(TEXT BLOCK)

A slippery slope to eliminate copyright out right. The argument made is that AI is somehow more special and will otherwise lose to competition with China.
The flaw there is that AI is not more special than any other endeavor while all other American markets must equally compete with China.
What that failure means is that when anything is exceptional then everything becomes exceptional because the economic conditions apply equally and therefore bypassing copyright protections applies equally to anybody facing external competition.
Copyrights are more often used to defend large corporations than small creators. As long everybody has a level playing field and individuals benefit from weaker copyright laws, it might actually make the world a better place. I'm not arguing for the complete elimination of copyright protections, but today's laws, in particular copyright duration, are immoral. This is as good of a starting point as any assuming OpenAI isn't the only who gets to benefit from it.
In a billion dollar company can use pirated books for a business, should we allow them to use pirated software too? Do you think that requiring a company to pay for Windows license is "immoral"?
> Copyrights are more often used to defend large corporations than small creators.
Are there numbers to this or is it empty conjecture? The reality is that resulting civil judgments apply the same regardless of owner size, which benefits small owners disproportionately to large owners with regard to windfall versus regular revenue. That is OpenAI’s principle concern: they don’t want to get sued into bankruptcy by numerous small rights owners.
Surely copyright isn't the problem here. Without copyright, music industry could pay nothing for the music..? Just copy it with impunity.
Music industry, presumably, takes a bet on many musicians, and only a few make it. The revenues made by the successful ones effectively subsidise the unsuccessful ones.

(End TEXT BLOCK)

▶ _WHAT IS REQUIRED_: Please rewrite the copyright discussion, starting with "Music industry, presumably, takes" and going on through "the unsuccessful ones.", swapping "musicians" for "artists".

(DATA PROVIDED)

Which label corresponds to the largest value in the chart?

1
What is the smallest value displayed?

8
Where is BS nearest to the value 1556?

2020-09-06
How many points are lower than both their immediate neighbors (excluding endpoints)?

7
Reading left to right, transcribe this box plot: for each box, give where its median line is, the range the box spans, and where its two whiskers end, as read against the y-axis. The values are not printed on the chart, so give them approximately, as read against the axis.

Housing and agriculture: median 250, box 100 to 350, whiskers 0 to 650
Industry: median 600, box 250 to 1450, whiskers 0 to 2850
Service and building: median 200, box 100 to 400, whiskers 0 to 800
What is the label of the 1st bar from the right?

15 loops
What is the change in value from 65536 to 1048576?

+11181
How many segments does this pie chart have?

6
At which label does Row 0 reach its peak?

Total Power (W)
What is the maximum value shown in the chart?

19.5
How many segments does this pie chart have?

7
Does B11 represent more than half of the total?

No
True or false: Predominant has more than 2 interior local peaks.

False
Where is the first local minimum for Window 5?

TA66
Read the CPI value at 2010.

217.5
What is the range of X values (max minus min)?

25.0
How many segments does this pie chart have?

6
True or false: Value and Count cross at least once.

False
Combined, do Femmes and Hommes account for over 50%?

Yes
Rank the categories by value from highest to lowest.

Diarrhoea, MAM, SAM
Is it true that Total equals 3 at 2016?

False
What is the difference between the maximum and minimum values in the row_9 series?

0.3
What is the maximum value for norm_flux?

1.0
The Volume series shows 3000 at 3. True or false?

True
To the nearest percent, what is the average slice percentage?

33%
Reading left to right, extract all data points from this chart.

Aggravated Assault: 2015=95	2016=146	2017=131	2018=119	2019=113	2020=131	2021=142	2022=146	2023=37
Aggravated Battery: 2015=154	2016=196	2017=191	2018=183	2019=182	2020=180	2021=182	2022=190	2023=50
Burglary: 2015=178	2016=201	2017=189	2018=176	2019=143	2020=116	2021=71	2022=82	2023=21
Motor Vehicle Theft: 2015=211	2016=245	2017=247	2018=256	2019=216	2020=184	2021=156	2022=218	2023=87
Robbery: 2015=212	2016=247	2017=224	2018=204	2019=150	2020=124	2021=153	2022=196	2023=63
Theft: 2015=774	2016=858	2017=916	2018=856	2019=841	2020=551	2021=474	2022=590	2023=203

(End DATA PROVIDED)

▶ _SOLUTION TO THE PROBLEM_:
Music industry, presumably, takes a bet on many artists, and only a few make it. The revenues made by the successful ones effectively subsidise the unsuccessful ones.